Task prompt - All lines from the one with "wise. Sprinkle with kosher salt on both" to the end of the data: return those exactly, and only those.

··· Information supplied

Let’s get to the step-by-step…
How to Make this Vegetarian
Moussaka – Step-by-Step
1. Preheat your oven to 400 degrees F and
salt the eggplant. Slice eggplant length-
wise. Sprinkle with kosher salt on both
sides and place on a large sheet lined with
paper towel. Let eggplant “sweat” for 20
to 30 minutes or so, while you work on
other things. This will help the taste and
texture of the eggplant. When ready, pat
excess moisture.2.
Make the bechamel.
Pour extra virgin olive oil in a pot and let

······

Completed task -
wise. Sprinkle with kosher salt on both
sides and place on a large sheet lined with
paper towel. Let eggplant “sweat” for 20
to 30 minutes or so, while you work on
other things. This will help the taste and
texture of the eggplant. When ready, pat
excess moisture.2.
Make the bechamel.
Pour extra virgin olive oil in a pot and let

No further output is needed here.